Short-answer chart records
═══

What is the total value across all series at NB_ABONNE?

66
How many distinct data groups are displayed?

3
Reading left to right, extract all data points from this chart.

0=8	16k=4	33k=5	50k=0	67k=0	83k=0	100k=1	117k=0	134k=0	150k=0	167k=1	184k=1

═══

Reproduce all of the records above word for word, keeping each line unchanged.

### Your solution
What is the total value across all series at NB_ABONNE?

66
How many distinct data groups are displayed?

3
Reading left to right, extract all data points from this chart.

0=8	16k=4	33k=5	50k=0	67k=0	83k=0	100k=1	117k=0	134k=0	150k=0	167k=1	184k=1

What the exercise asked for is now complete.